The compounding factors
Each of these two problems sound nasty enough but lets consider how they interplay with one another.
If you are trying to plan out for an entire quarter or more (via SAFe) and you have a cloud intake process that takes 93-189 days to complete. What could possibly go wrong?
This means you need to try and guess (sorry… i mean plan) what is going to happen even further out into the future making your organization more rigid and less agile overall. This adds to the overall doom loop and the continuation of the overall mess that is continuing to happen.
So what can you do about it
Planning and running an organization is hard, there are no doubts about that. It takes a strong leader to be able to take a step back, use a clear mind, and map out the experiences that are happening through out the organization.
To me, this really is a cultural problem that is set from the top. It reminds me of a quote I have hanging on the wall in my office.
Have a mind that is open everything and attached to nothing
Its so easy to get caught up in the “this is how we do things” mantra and never reconsider how things might be done better especially in the era of cost savings and optimization.
Very rarely do I find problems that the vast majority of an organization doesn’t already know about. The problems I do find are the ones that people wont talk about even consider.
This really leads into the first thing you can do to help with some of this chaos.

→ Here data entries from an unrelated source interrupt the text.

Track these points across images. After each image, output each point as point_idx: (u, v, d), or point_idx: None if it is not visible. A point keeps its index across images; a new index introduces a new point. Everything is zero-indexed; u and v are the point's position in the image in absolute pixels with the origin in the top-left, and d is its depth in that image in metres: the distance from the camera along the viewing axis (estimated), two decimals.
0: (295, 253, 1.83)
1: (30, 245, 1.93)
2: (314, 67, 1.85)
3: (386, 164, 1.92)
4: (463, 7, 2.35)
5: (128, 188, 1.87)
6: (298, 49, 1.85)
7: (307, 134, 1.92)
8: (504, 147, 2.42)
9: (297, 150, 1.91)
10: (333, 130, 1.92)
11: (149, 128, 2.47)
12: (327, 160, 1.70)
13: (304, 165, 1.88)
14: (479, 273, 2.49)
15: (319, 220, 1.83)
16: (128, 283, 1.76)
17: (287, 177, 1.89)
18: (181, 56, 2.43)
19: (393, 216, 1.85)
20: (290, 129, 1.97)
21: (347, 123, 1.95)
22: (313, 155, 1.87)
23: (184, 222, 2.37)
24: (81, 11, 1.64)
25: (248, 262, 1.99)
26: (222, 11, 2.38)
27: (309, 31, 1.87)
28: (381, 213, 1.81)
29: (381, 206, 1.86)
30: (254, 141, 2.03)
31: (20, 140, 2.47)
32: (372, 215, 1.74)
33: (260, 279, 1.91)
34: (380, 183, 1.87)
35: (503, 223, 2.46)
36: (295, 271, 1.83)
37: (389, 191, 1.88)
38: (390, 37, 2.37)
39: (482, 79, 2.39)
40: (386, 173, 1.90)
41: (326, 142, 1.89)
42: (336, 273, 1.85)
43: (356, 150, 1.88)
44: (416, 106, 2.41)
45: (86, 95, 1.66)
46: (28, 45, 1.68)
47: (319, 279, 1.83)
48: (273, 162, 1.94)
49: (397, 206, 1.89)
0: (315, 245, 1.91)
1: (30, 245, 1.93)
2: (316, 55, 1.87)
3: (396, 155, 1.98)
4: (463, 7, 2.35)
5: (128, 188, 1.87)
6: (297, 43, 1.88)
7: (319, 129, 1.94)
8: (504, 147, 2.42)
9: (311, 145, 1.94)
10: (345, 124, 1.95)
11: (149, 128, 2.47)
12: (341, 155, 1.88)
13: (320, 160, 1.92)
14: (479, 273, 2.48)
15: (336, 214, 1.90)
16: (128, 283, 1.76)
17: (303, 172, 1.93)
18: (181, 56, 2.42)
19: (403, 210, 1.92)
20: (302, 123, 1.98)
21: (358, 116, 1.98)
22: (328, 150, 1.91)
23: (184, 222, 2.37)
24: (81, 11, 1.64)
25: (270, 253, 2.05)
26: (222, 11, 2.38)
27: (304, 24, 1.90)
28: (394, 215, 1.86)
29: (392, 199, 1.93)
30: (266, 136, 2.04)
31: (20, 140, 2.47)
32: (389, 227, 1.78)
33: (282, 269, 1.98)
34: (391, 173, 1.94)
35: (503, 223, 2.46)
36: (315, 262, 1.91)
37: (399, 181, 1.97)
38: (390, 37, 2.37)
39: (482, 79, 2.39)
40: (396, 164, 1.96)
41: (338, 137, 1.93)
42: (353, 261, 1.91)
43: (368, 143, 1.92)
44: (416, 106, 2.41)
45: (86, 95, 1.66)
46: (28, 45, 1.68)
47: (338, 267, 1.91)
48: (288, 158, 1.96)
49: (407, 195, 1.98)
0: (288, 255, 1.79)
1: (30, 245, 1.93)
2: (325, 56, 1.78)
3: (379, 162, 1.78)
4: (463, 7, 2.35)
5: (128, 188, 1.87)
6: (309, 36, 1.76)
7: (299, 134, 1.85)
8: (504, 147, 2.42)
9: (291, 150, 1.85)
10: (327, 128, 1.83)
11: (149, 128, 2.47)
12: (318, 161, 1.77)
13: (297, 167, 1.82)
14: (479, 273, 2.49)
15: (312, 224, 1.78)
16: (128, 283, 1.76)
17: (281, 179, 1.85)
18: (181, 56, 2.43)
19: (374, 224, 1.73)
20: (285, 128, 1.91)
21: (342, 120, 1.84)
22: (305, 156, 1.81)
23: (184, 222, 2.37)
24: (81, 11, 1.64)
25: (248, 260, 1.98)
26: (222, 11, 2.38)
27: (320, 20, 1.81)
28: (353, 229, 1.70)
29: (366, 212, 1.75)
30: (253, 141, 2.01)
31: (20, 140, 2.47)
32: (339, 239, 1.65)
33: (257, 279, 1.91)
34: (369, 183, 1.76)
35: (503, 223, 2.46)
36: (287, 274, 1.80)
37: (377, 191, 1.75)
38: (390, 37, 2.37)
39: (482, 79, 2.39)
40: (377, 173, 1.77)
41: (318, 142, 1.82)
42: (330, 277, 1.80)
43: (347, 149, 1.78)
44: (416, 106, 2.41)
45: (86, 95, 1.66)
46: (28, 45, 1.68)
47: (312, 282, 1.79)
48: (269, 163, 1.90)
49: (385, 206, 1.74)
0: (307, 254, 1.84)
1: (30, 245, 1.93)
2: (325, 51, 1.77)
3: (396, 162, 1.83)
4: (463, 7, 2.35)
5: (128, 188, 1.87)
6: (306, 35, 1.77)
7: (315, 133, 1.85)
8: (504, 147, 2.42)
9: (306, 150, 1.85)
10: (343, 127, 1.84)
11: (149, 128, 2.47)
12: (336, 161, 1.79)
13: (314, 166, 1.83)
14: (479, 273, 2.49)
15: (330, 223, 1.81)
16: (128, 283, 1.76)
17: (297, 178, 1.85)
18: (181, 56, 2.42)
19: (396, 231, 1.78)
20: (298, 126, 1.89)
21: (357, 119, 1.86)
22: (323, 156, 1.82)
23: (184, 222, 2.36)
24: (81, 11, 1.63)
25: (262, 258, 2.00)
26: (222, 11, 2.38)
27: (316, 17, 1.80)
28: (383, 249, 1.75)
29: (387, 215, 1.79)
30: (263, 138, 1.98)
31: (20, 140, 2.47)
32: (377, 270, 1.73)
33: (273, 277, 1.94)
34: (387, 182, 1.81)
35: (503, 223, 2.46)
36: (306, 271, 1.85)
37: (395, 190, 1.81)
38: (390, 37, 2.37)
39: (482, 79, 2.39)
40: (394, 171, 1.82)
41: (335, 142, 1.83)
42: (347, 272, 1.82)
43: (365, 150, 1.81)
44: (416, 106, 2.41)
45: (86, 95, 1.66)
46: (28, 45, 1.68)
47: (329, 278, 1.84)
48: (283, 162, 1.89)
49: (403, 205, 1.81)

Talk to and listen to your organization
There are a lot of ways you can get this done from surveys, Q&A sessions, townhalls, or talking to your leaders. The one critical part is that there has to be a culture where its ok to say that this thing is broken or needs to be changes.

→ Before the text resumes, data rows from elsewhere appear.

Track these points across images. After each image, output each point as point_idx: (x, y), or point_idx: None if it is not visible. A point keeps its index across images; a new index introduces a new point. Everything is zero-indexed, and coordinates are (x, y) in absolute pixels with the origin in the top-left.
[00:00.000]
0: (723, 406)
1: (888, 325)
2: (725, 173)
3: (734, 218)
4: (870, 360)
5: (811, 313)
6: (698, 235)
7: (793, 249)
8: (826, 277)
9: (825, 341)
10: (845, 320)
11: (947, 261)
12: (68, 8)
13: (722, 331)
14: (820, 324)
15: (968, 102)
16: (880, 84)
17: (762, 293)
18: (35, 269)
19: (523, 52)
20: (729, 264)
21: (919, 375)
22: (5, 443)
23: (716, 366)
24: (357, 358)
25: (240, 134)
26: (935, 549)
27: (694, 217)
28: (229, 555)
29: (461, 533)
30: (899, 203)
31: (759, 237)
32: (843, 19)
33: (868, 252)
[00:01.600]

Set up foundation of data to build metrics and help make decisions
Getting this foundation setup is the key towards making solid decisions. It is what you need to build out leading and lagging metrics and should include system data along with survey results.
With this data you can easily identify problematic areas inside of the organization along with the metrics to show its overall impact.
Have a team focused on continuous improvement
Building your data foundation and identifying metrics is only part of the problem, now you have to figure out how to actually make an impact. This is where you need a team to help identify the hotspots, strategize solutions, value modeling, and building a business case.
Conclusion
These are key focus areas that help organizations be more efficient. Unfortunately, there is no silver bullet that makes all of these problems go away… regardless of what some consultant told you. :-)